I never appreciated Steve Jobs’ quote, “I want to put a ding in the universe,” until I talked with Gary Hamel, Wall Street Journal’s No. 1 most influential business thinker. I asked Gary what leadership behaviors have the most impact on organizations.
Gary took a swing at the reason we don’t put a ding in the universe when he said, “It’s easy to feel hopeless.” Maybe you’ve fallen into the abyss of “It won’t matter.”
Thinking it won’t matter, matters. Your thoughts always matter. You want to make a difference, don’t you?
Gary elegantly restated my question by asking, “What does it take for you to make a bigger contribution than you expect?
Gary explained that disproportionate impact happens when you, “Tackle problems above your pay grade that defy easy answers; problems bigger than you.”
Light bulb — that’s a way we make dings.
You may not be a V.P. in a Fortune 500 company. How can average Joe’s follow Gary’s ding- ath?

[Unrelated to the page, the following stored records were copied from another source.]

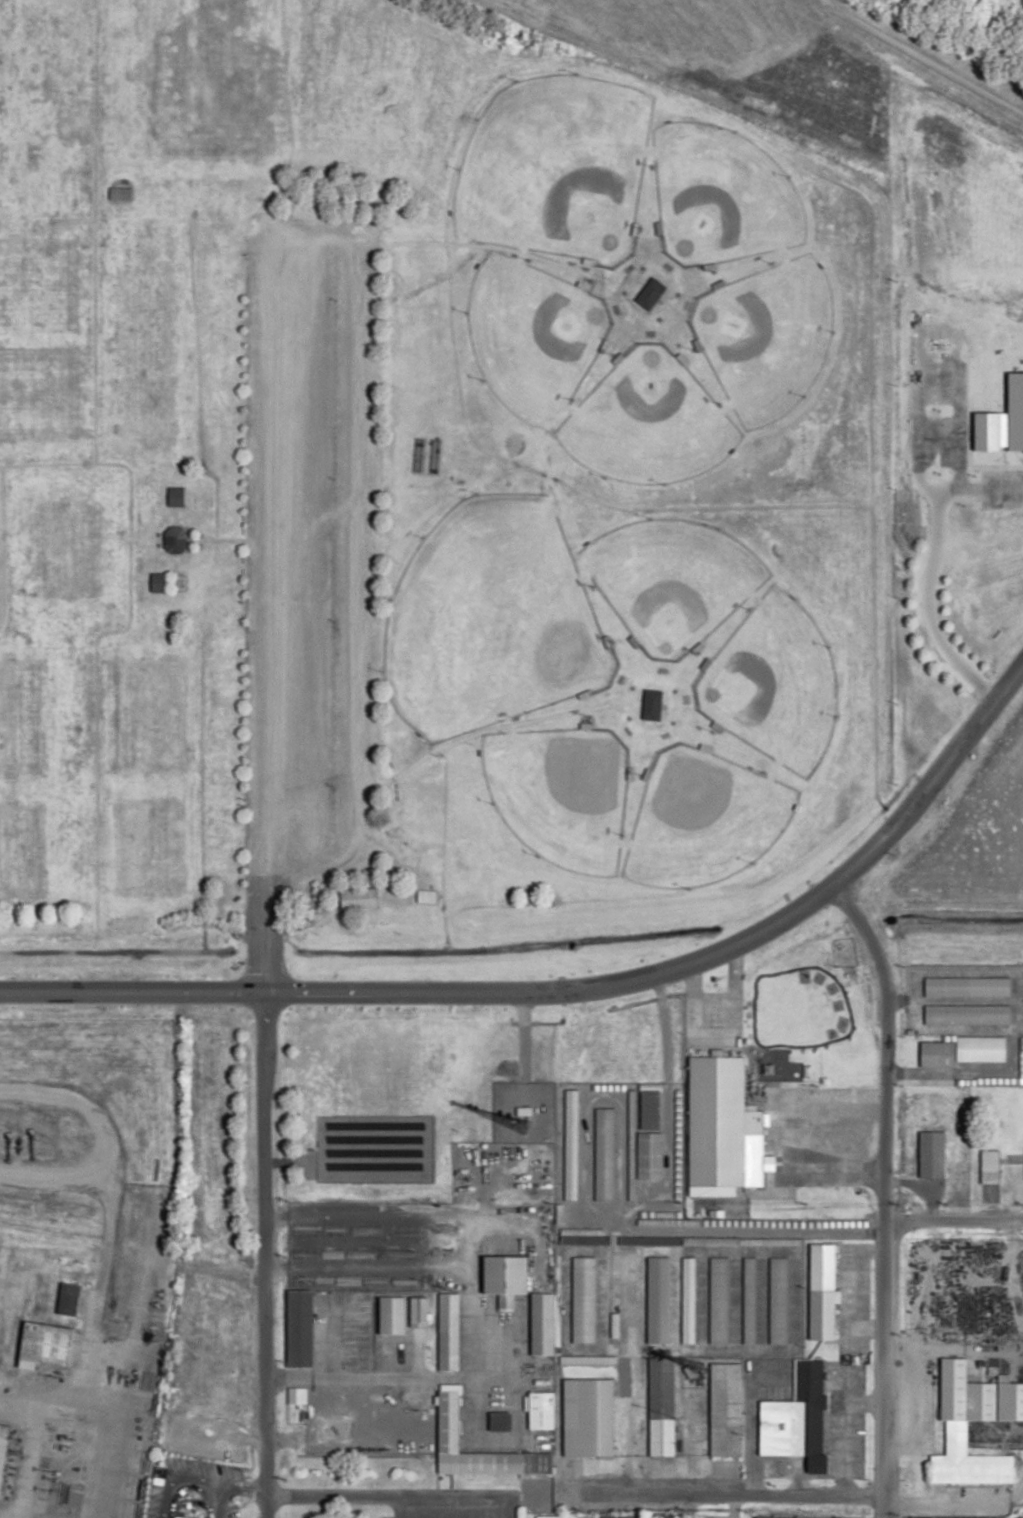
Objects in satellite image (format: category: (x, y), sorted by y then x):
road: (925, 59)
park: (356, 67)
park: (204, 82)
park: (36, 83)
crop: (835, 133)
park: (555, 169)
building: (119, 194)
park: (719, 194)
park: (150, 261)
building: (648, 292)
park: (145, 314)
park: (530, 334)
park: (766, 336)
park: (27, 364)
park: (144, 369)
park: (646, 422)
park: (141, 426)
building: (416, 455)
building: (432, 456)
building: (176, 497)
park: (419, 501)
road: (173, 516)
building: (174, 540)
road: (217, 540)
park: (65, 555)
road: (174, 573)
park: (669, 579)
building: (158, 581)
park: (491, 619)
park: (772, 683)
building: (651, 703)
park: (19, 706)
park: (145, 706)
park: (559, 792)
park: (702, 819)
park: (18, 845)
park: (143, 848)
building: (426, 896)
building: (358, 898)
building: (967, 985)
road: (574, 987)
building: (966, 1013)
road: (720, 1038)
building: (937, 1053)
building: (720, 1122)
road: (781, 1130)
building: (648, 1134)
building: (569, 1144)
building: (602, 1153)
building: (630, 1153)
building: (931, 1154)
building: (989, 1166)
road: (883, 1194)
road: (953, 1218)
building: (681, 1239)
road: (262, 1254)
building: (506, 1277)
building: (687, 1298)
building: (68, 1299)
building: (581, 1299)
building: (657, 1299)
building: (717, 1299)
building: (747, 1300)
building: (777, 1300)
building: (823, 1310)
building: (418, 1311)
building: (391, 1313)
building: (541, 1322)
building: (299, 1328)
building: (448, 1330)
road: (140, 1335)
building: (45, 1344)
building: (591, 1359)
road: (65, 1380)
building: (296, 1394)
building: (660, 1405)
building: (725, 1409)
building: (540, 1410)
building: (588, 1416)
building: (448, 1418)
building: (796, 1419)
building: (499, 1421)
building: (956, 1436)
building: (3, 1446)
road: (723, 1492)
building: (551, 1516)
building: (618, 1516)
building: (181, 1517)
building: (779, 1517)

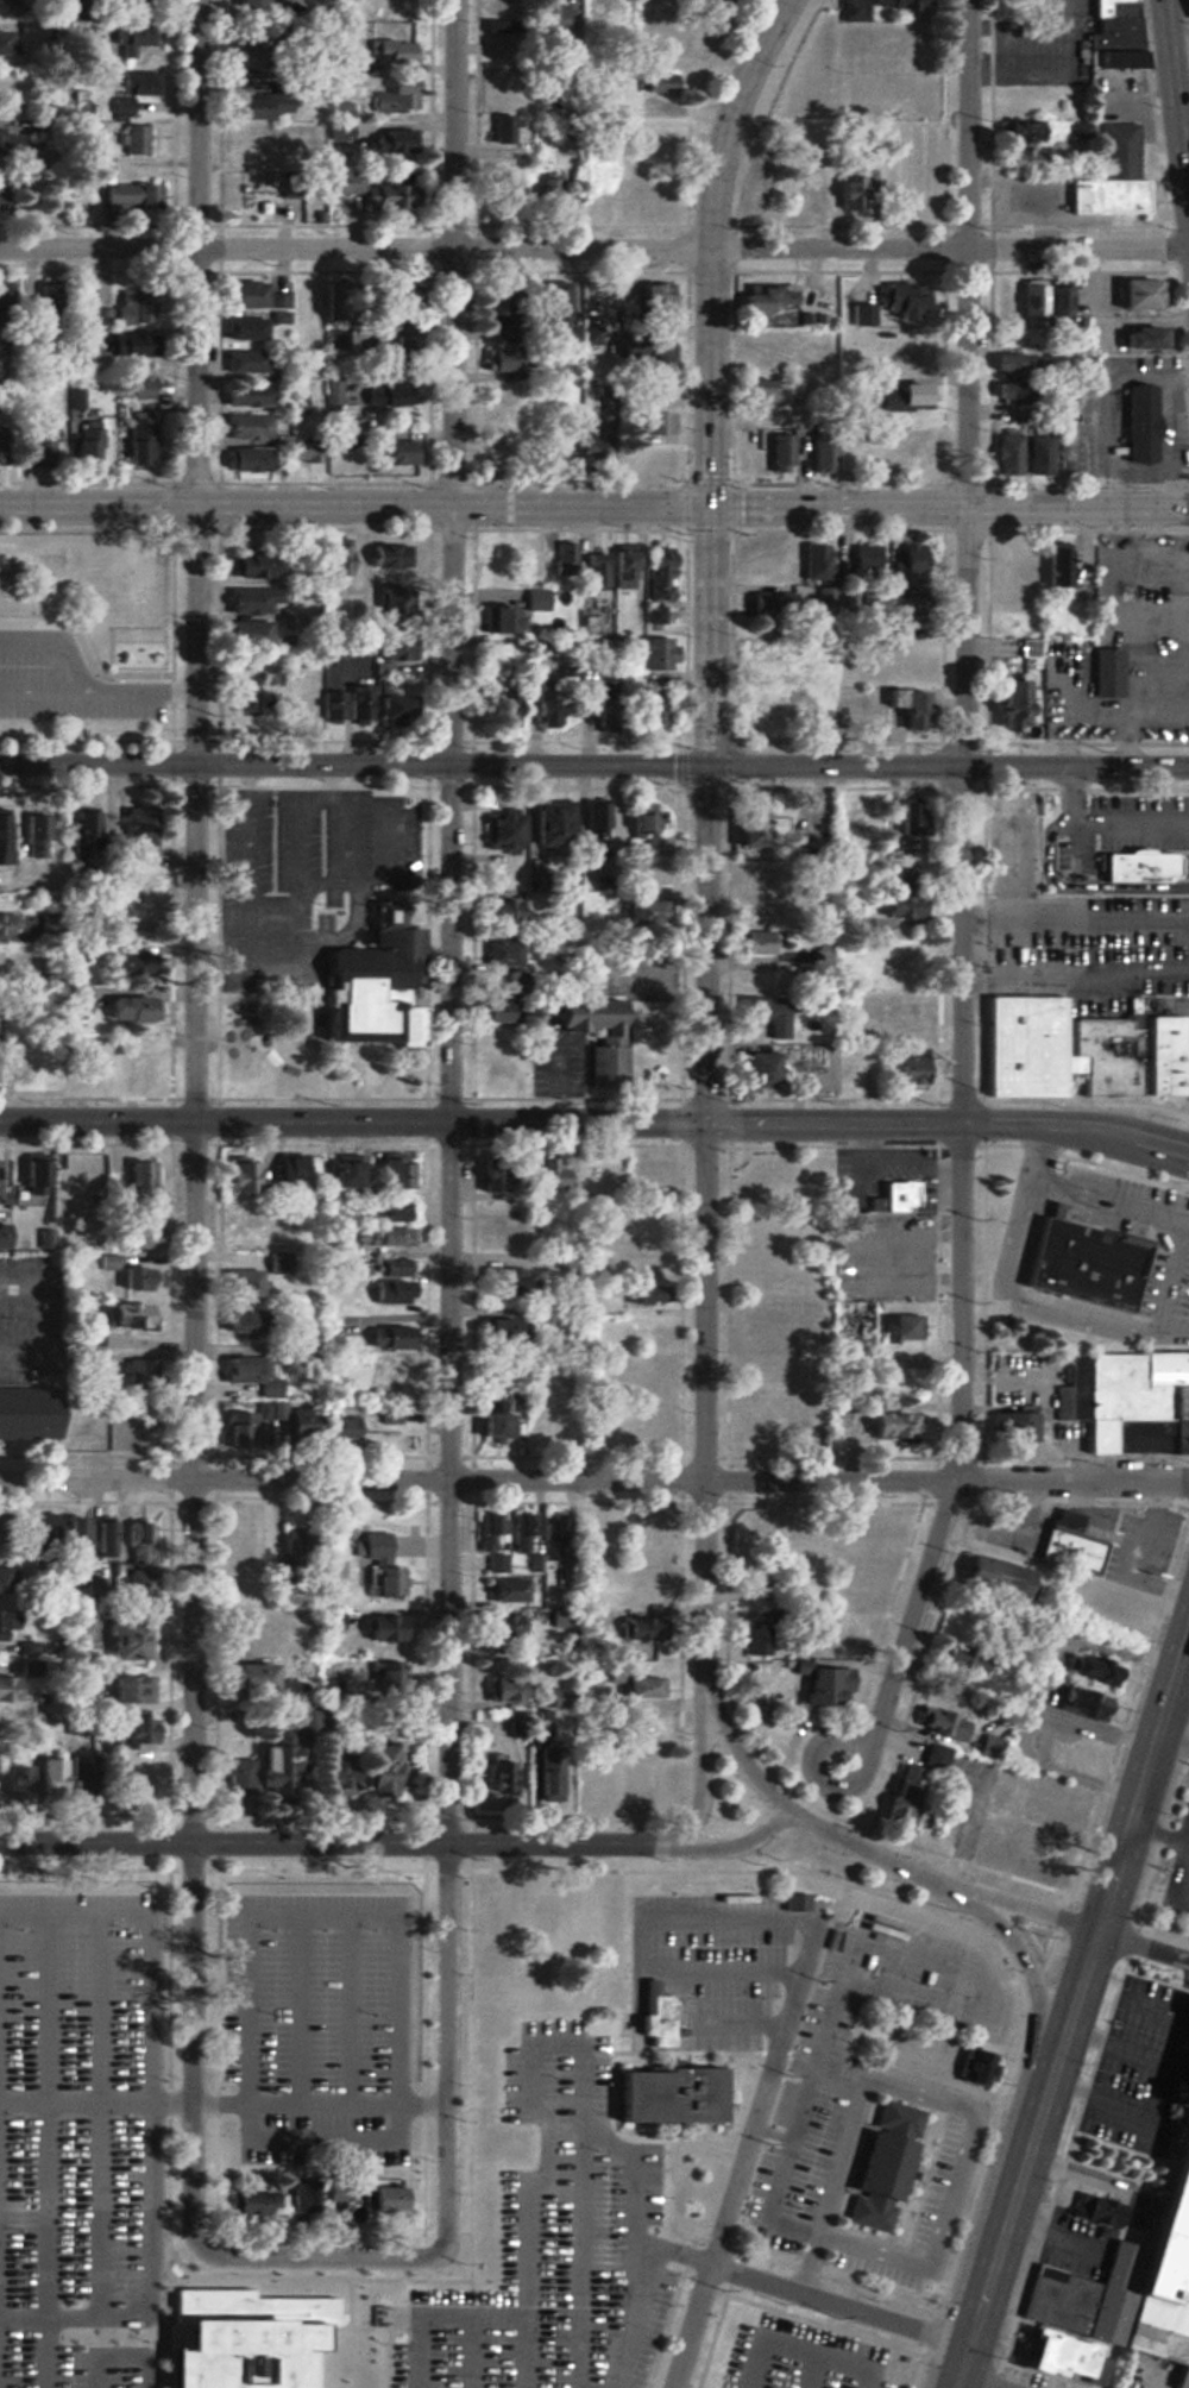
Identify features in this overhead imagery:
building: (7, 1)
building: (1009, 2)
building: (126, 3)
building: (246, 3)
building: (389, 4)
building: (334, 6)
building: (870, 7)
building: (1185, 9)
building: (547, 21)
building: (1111, 33)
building: (501, 38)
building: (128, 40)
building: (3, 45)
building: (890, 49)
building: (390, 52)
building: (657, 82)
building: (6, 86)
building: (133, 88)
building: (394, 96)
road: (1177, 96)
building: (511, 100)
building: (1011, 101)
building: (260, 106)
building: (505, 130)
building: (1019, 131)
building: (338, 132)
building: (131, 139)
building: (9, 144)
building: (387, 145)
building: (1115, 147)
building: (1017, 158)
building: (910, 186)
building: (805, 188)
building: (549, 189)
building: (503, 190)
building: (851, 191)
building: (378, 193)
building: (762, 195)
building: (147, 196)
building: (1106, 196)
building: (4, 197)
building: (115, 198)
road: (710, 246)
road: (594, 248)
building: (1, 291)
building: (1136, 293)
building: (243, 294)
building: (766, 296)
building: (1005, 296)
building: (1043, 297)
building: (302, 298)
building: (653, 298)
building: (901, 300)
building: (388, 301)
building: (556, 302)
building: (46, 303)
building: (492, 303)
building: (860, 314)
building: (100, 316)
building: (244, 328)
building: (1135, 337)
building: (766, 338)
building: (1009, 339)
building: (906, 344)
building: (127, 346)
building: (642, 347)
building: (382, 348)
building: (1, 361)
building: (244, 361)
building: (497, 364)
building: (1006, 376)
building: (138, 389)
building: (645, 389)
building: (764, 390)
building: (496, 391)
building: (243, 395)
building: (384, 395)
building: (897, 397)
building: (296, 403)
building: (654, 423)
building: (1135, 423)
building: (244, 427)
building: (513, 435)
building: (140, 440)
building: (85, 443)
building: (593, 447)
building: (34, 450)
building: (305, 450)
building: (1004, 452)
building: (348, 453)
building: (394, 453)
building: (777, 453)
building: (905, 454)
building: (1034, 455)
building: (822, 456)
building: (643, 457)
building: (243, 461)
building: (539, 462)
road: (356, 507)
road: (951, 508)
building: (529, 553)
building: (383, 556)
building: (564, 558)
building: (866, 558)
building: (338, 561)
building: (812, 562)
building: (765, 563)
building: (250, 565)
building: (906, 565)
building: (1048, 566)
building: (1012, 567)
building: (623, 568)
building: (595, 573)
building: (656, 574)
building: (1080, 593)
building: (249, 600)
building: (767, 600)
building: (890, 611)
building: (653, 616)
building: (505, 622)
building: (244, 633)
road: (710, 639)
building: (656, 654)
building: (888, 660)
building: (1103, 672)
road: (82, 685)
building: (358, 703)
building: (1007, 703)
building: (387, 704)
building: (543, 705)
building: (815, 706)
building: (301, 707)
building: (330, 707)
building: (904, 707)
building: (508, 712)
building: (652, 712)
building: (761, 717)
road: (353, 766)
road: (948, 771)
building: (597, 822)
building: (640, 824)
building: (548, 825)
building: (909, 825)
building: (745, 826)
building: (37, 830)
building: (84, 830)
building: (132, 831)
building: (498, 831)
building: (4, 840)
building: (1134, 866)
road: (956, 875)
building: (645, 878)
building: (897, 881)
building: (897, 908)
building: (498, 912)
building: (639, 914)
building: (118, 917)
building: (8, 926)
building: (861, 927)
building: (46, 931)
building: (757, 944)
road: (706, 947)
building: (502, 952)
building: (898, 965)
building: (130, 966)
building: (11, 967)
building: (759, 982)
building: (369, 989)
building: (499, 996)
building: (75, 1000)
building: (126, 1010)
building: (765, 1013)
building: (899, 1014)
building: (609, 1043)
building: (1074, 1051)
building: (234, 1063)
building: (824, 1069)
building: (283, 1070)
building: (752, 1070)
building: (492, 1072)
building: (904, 1073)
road: (353, 1123)
road: (949, 1123)
road: (196, 1129)
road: (452, 1129)
building: (340, 1171)
building: (390, 1172)
building: (78, 1175)
building: (546, 1175)
building: (648, 1175)
building: (806, 1175)
building: (29, 1176)
building: (286, 1177)
building: (241, 1178)
building: (139, 1185)
road: (1084, 1190)
building: (901, 1196)
building: (389, 1212)
building: (512, 1230)
building: (386, 1237)
road: (1016, 1237)
building: (0, 1239)
building: (137, 1239)
building: (244, 1239)
building: (1079, 1261)
building: (381, 1268)
road: (1168, 1271)
building: (131, 1279)
building: (501, 1282)
building: (240, 1284)
building: (644, 1295)
building: (120, 1315)
building: (762, 1320)
road: (1098, 1320)
building: (243, 1324)
building: (902, 1326)
building: (493, 1329)
building: (387, 1337)
building: (308, 1340)
building: (639, 1362)
building: (245, 1368)
road: (706, 1390)
building: (391, 1391)
building: (1126, 1400)
building: (21, 1418)
building: (490, 1418)
building: (298, 1422)
building: (889, 1423)
building: (1008, 1425)
building: (237, 1426)
building: (342, 1427)
building: (83, 1431)
building: (741, 1433)
road: (594, 1480)
building: (746, 1526)
building: (76, 1533)
building: (36, 1536)
building: (519, 1536)
building: (103, 1538)
building: (601, 1538)
building: (133, 1539)
building: (492, 1541)
building: (551, 1541)
building: (240, 1542)
building: (1067, 1542)
building: (648, 1543)
building: (294, 1546)
building: (335, 1569)
building: (859, 1572)
building: (995, 1578)
building: (0, 1581)
building: (384, 1582)
building: (132, 1584)
building: (504, 1590)
building: (634, 1591)
building: (560, 1618)
building: (2, 1626)
building: (380, 1627)
building: (498, 1627)
building: (634, 1629)
building: (258, 1630)
building: (833, 1632)
building: (756, 1640)
building: (123, 1641)
building: (958, 1658)
building: (1089, 1670)
building: (249, 1675)
building: (388, 1681)
building: (634, 1682)
building: (811, 1682)
building: (126, 1688)
building: (8, 1689)
building: (503, 1689)
building: (559, 1698)
building: (1080, 1704)
building: (516, 1724)
building: (942, 1724)
building: (131, 1729)
road: (732, 1740)
building: (987, 1746)
road: (701, 1756)
building: (1070, 1758)
building: (932, 1760)
building: (130, 1769)
building: (635, 1769)
building: (378, 1770)
building: (259, 1771)
building: (547, 1774)
building: (498, 1776)
building: (45, 1777)
road: (815, 1777)
building: (335, 1779)
building: (12, 1782)
building: (596, 1783)
road: (1143, 1785)
building: (899, 1795)
building: (1058, 1805)
road: (334, 1844)
road: (734, 1845)
road: (864, 1846)
building: (5, 1898)
building: (328, 1900)
building: (394, 1901)
building: (290, 1902)
building: (792, 1902)
building: (76, 1906)
road: (1019, 1908)
building: (488, 1910)
building: (38, 1912)
building: (592, 1923)
road: (640, 1936)
road: (892, 1939)
road: (1143, 1946)
parking lot: (715, 1959)
road: (1034, 1975)
building: (648, 2020)
road: (1071, 2020)
road: (741, 2025)
building: (974, 2069)
building: (327, 2074)
building: (377, 2081)
road: (767, 2082)
road: (530, 2083)
road: (838, 2085)
road: (1154, 2090)
building: (673, 2095)
road: (947, 2103)
parking lot: (875, 2110)
building: (253, 2113)
building: (503, 2148)
road: (120, 2157)
building: (867, 2159)
road: (638, 2173)
building: (301, 2198)
building: (381, 2198)
road: (69, 2202)
building: (255, 2202)
road: (21, 2203)
road: (775, 2204)
building: (1093, 2212)
road: (1053, 2238)
road: (1000, 2248)
road: (318, 2259)
parking lot: (519, 2259)
building: (1136, 2260)
parking lot: (113, 2284)
road: (641, 2286)
road: (43, 2295)
road: (840, 2306)
road: (139, 2316)
road: (346, 2316)
road: (692, 2326)
road: (800, 2351)
road: (197, 2352)
road: (249, 2352)
road: (300, 2352)
road: (356, 2352)
road: (470, 2352)
road: (524, 2352)
building: (1054, 2356)
parking lot: (800, 2357)
road: (810, 2371)
road: (977, 2382)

Solve big problems in small contexts. Don’t wait for the perfect ding moment. Work on today’s persistent nagging problem — the one others hate but accept because they think it won’t change.
- Get pissed off. Problems hang around because we aren’t pissed off enough. “Big problems,” Gary said, “require contrarian spirits.”
- Move through anger. Foolish leaders get stuck in anger; wise leaders work through it. Anger is reactive. Solutions are proactive.
- Solve big problems informally. Don’t waste your time in meetings. Bring them up over coffee or lunch. Everyone’s too busy to solve the problem that’s been hanging around for ages. Meetings come later.
- Connect problems with outcomes that everyone believes in.
- Implement small solutions. Useful anger drives you to try things.
There’s much more to tackling big problems. What strategies that help people make a ding in the universe can you add?